# Is The Process Of Becoming More Important Than What We Are?



## Admin (Jul 28, 2004)

If I _want_ to lose weight, is that more important than the reality of my health? If I _strive_ to control my temper, but still give in to outbursts and violence, is that more important than the reality of being a hurtful person? If I _try_ to complete a project, is that more important than the reality of my lack of achievement? 

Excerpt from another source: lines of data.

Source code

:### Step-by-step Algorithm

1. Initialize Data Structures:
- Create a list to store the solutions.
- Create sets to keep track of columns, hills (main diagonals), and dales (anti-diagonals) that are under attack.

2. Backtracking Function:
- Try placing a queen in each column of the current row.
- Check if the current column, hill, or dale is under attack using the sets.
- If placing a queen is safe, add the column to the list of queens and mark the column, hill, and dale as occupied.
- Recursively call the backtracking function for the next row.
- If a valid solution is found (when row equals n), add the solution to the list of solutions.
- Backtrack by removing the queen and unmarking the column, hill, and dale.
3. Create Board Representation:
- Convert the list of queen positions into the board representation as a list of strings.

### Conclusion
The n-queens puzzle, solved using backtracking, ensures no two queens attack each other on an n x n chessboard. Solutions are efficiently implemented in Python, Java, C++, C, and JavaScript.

I am not asking whether the proverbial road to hell is paved with good intentions, nor sidestepping into whether the ends justify the means. But rather, we often hear that *life is a journey* from one crowd, while another says *life is what happens to you while you're busy making other plans*. Should we focus on what we are and where we are, or what we can be?

Vote then elaborate in abundance.


----------



## Arvind (Jul 28, 2004)

Life is a journey, in which learning never ends.
Sikhi is the destination, which makes us unite with the truth.


----------



## Arvind (Jul 28, 2004)

naam_jap said:
			
		

> SOOHEE:
> 
> That day which comes, that day shall go. You must march on; nothing remains stable. Our companions are leaving, and we must leave as well. We must go far away.....
> 
> Wednesday 13th Saawan, (Samvat 536 Nanakshahi)     (Page: 793)


Quote from today's hukamnama.


----------